Tuesday, July 28, 2009

Possible Contract Structure for Mike Vick

With Michael Vick’s conditional reinstatement, the question is now what club will take a chance on him. Clearly, the question marks that revolve around Vick are what type of player is he today, given that he hasn’t played in the NFL since 2006, and then, from a PR standpoint, how is the fan base going to react to a Vick signing. That said, it’s inevitable that a club is going to take a flyer on Vick, the talent of his past is too enticing for a club not to.

The structuring of a Vick contract is an intriguing dilemma. On one hand, you want to guard against Vick being washed up; while at the same time serving your best interest if Vick doesn’t skip a beat and returns to his Pro Bowl form.

Without talking about the dollar amounts, one way a Vick contract could be structured is similar to that of the contract signed by Saints quarterback Drew Brees when he arrived in New Orleans. Remember when Brees came to New Orleans in 2006, he was coming off a shoulder injury suffered in his final game as a Charger in 2005. The injury required surgery and five months of rehab. It was under those circumstances that Brees signed a one year contract with an option for five additional years. The spirit of this structure was for Brees to prove in 2006 that he was fully recovered from the shoulder injury and capable of being the franchise quarterback that they had hoped for, which would in turn lead the Saints to pay Brees’ 2nd year Option Bonus amount. However, if Brees proved to not be the same quarterback he had been, then the Saints simply would not exercise the Option for the additional five years, resulting in Brees becoming a free agent after one season in New Orleans. In terms of how this structure impacted Brees’ compensation, he was paid an $8 million signing bonus, a 2006 salary of $1.9 million, and a $100,000 workout bonus, meaning if the Saints chose to walk away after 2006, Brees would have cost them $10 million. However, if the Saints chose to exercise the option, they would pay Brees a 2nd year Option bonus of $12 million and have him under contract for an additional five years.

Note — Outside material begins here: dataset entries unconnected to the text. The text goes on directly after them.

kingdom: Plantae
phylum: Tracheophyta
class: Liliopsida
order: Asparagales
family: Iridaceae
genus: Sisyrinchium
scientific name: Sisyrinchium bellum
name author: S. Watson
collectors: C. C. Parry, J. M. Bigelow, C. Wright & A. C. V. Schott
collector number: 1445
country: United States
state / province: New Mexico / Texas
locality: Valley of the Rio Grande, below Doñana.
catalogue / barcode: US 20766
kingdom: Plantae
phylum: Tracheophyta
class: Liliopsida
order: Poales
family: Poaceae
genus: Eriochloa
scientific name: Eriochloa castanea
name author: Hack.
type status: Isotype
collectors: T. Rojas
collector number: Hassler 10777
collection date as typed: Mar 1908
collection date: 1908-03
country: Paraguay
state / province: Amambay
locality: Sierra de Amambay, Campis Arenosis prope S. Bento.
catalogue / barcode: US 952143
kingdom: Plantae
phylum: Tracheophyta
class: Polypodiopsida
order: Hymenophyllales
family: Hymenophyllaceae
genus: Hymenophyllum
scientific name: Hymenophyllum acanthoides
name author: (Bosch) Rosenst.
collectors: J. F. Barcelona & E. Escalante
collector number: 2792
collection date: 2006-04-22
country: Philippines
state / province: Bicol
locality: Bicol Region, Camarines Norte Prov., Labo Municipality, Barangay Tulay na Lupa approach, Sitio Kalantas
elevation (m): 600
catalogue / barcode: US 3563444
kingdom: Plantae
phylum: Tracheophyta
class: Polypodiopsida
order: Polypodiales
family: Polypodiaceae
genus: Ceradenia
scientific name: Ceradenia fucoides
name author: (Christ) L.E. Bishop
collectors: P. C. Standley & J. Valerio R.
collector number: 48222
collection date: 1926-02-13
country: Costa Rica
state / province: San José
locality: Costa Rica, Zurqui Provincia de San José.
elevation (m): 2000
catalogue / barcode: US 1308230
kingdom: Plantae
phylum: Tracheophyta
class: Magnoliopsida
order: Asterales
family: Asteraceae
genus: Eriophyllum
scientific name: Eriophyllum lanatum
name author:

In the case of Vick, you have a player, who, due to incarceration and not injury, has been away from the game for two seasons. However, similar to Brees, Vick has to prove he still has the ability to be a starting quarterback in this league. That said, it would not be far-fetched to think that a club would want to structure a “prove it” contract for Vick that allows the team to try the “Mike Vick experiment” for one year, without obligating them contractually or financially for an extended amount of time. If Vick proves that he still has it, then, similar to the Brees deal, Vick’s contract could be structured to include an Option bonus that compensates him as a starting quarterback and contractually binds him to a team for multiple seasons. Regarding that Option bonus, clubs are unable to collect forfeiture on Option bonuses paid to players who default on their contract. Given this dynamic, clubs now insert language into their bonus language that allows the club to convert this option bonus to signing bonus, as clubs can collect forfeiture on signing bonus amounts in the event of default.

In the case of Brees, his bonus money of $20 million was split 40-60, $8 million in signing bonus (40% of bonus money) and $12 million in Option bonus (60% of bonus money). Given the Vick circumstances, maybe his split is 25-75 or even less, but this structure allows a club to keep its options open.